### [Document section]

Start of Block

Gifs, gags, and digital nostalgia--the long wait for Breaking Bad season 5.2

breaking bad art project

Image Credit: Breaking Gifs

I simply cannot resist a good topical tumblr. Of course, the orienting rhetorical principle of tumblrs like textsfromhillary (inspired by a single Reuters photo of the Secretary of State checking her smartphone on a C-17) or geraldoinahoodie (created in response to Geraldo Rivera's comments on the Trayvon Martin case) is undoubtedly kairos, and, as we might expect, these sites are often abandoned as quickly as they are generated, leaving nothing but a flurry of self-referential entries that lose their meaning the further they become removed from their rhetorical moment. As the creators of textsfromhillary assert in their final post, "As far as memes go – it has gone as far as it can go. Is it really possible to top a submission from the Secretary herself?"


hillary on planeImage credit: Reuters

Still, the lifespan of many other tumblrs increases considerably as the content within expands its field of references—surisburnbook, for instance, has become a celebrity blog of sorts, and fakecriterions has grown into a community art project that has even been offered its own gallery showings.  Tumblr itself is a more sophisticated iteration of its precursors (like the short-lived Pownce) that, by differentiating itself from social media giant Twitter in terms of the user’s ability to integrate the visual and the audiovisual, has come to occupy a distinct space in the digital world.

End of Block

Source rows:
Start of Block

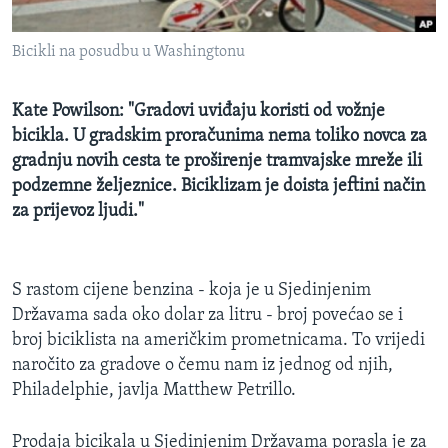
MAGAZIN
Bicikli na posudbu u Washingtonu
O GLASU AMERIKE
Learning English
Kate Powilson: "Gradovi uviđaju koristi od vožnje
bicikla. U gradskim proračunima nema toliko novca za
gradnju novih cesta te proširenje tramvajske mreže ili
PRATITE NAS
podzemne željeznice. Biciklizam je doista jeftini način
za prijevoz ljudi."
Jezici
S rastom cijene benzina - koja je u Sjedinjenim
Državama sada oko dolar za litru - broj povećao se i
broj biciklista na američkim prometnicama. To vrijedi
naročito za gradove o čemu nam iz jednog od njih,
Philadelphie, javlja Matthew Petrillo.
Prodaja bicikala u Sjedinjenim Državama porasla je za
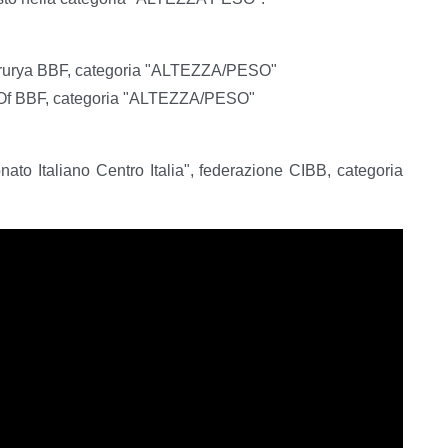
Etrurya BBF, categoria "ALTEZZA/PESO"
Of BBF, categoria "ALTEZZA/PESO"
to Italiano Centro Italia", federazione CIBB, categoria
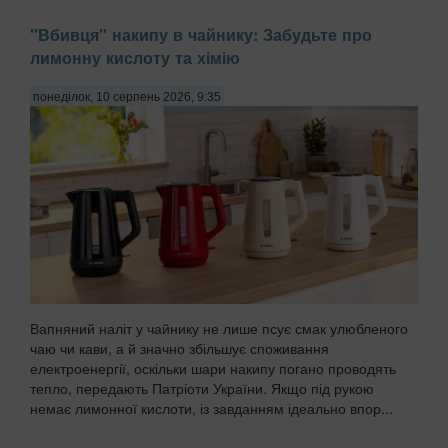
"Вбивця" накипу в чайнику: Забудьте про
лимонну кислоту та хімію
понеділок, 10 серпень 2026, 9:35
Вапняний наліт у чайнику не лише псує смак улюбленого
чаю чи кави, а й значно збільшує споживання
електроенергії, оскільки шари накипу погано проводять
тепло, передають Патріоти України. Якщо під рукою
немає лимонної кислоти, із завданням ідеально впор...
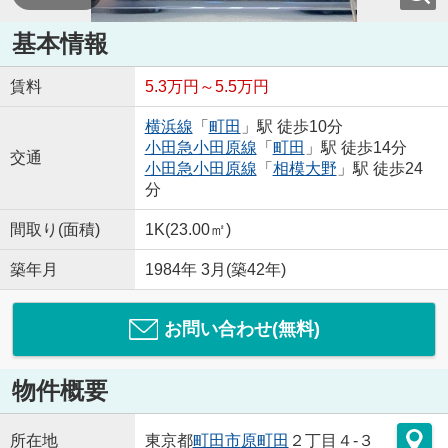
基本情報
賃料
5.3万円～5.5万円
横浜線
「
町田
」駅 徒歩10分
小田急小田原線
「
町田
」駅 徒歩14分
交通
小田急小田原線
「
相模大野
」駅 徒歩24
分
間取り(面積)
1K(23.00㎡)
築年月
1984年 3月(築42年)
お問い合わせ(無料)
物件概要
所在地
東京都
町田市
原町田
２丁目４-３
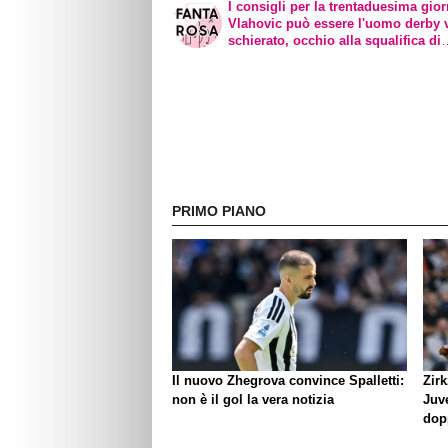
I consigli per la trentaduesima gior
Vlahovic può essere l'uomo derby 
schierato, occhio alla squalifica di
Lautaro
PRIMO PIANO
Il nuovo Zhegrova convince Spalletti:
Zirk
non è il gol la vera notizia
Juve
dop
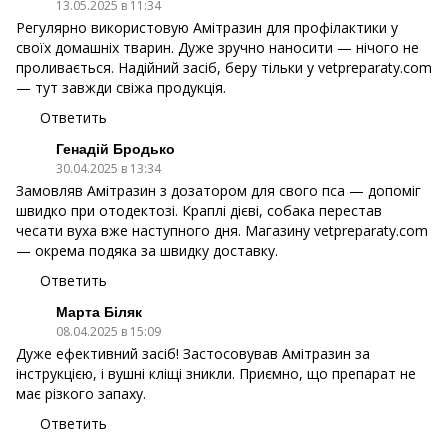
13.05.2025 в 11:34
Регулярно використовую Амітразин для профілактики у
своїх домашніх тварин. Дуже зручно наносити — нічого не
проливається. Надійний засіб, беру тільки у vetpreparaty.com
— тут завжди свіжа продукція.
Ответить
Генадій Бродько
30.04.2025 в 13:34
Замовляв Амітразин з дозатором для свого пса — допоміг
швидко при отодектозі. Краплі дієві, собака перестав
чесати вуха вже наступного дня. Магазину vetpreparaty.com
— окрема подяка за швидку доставку.
Ответить
Марта Біляк
08.04.2025 в 15:09
Дуже ефективний засіб! Застосовував Амітразин за
інструкцією, і вушні кліщі зникли. Приємно, що препарат не
має різкого запаху.
Ответить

End of Block

### [Required action]
Copy the passage from the post on topical tumblrs starting with "Still, the lifespan" and going on through "the digital world.", and replace "social media giant" with "popular platform". These rows were taken from a different source.

### [The answer]
Still, the lifespan of many other tumblrs increases considerably as the content within expands its field of references—surisburnbook, for instance, has become a celebrity blog of sorts, and fakecriterions has grown into a community art project that has even been offered its own gallery showings.  Tumblr itself is a more sophisticated iteration of its precursors (like the short-lived Pownce) that, by differentiating itself from popular platform Twitter in terms of the user’s ability to integrate the visual and the audiovisual, has come to occupy a distinct space in the digital world.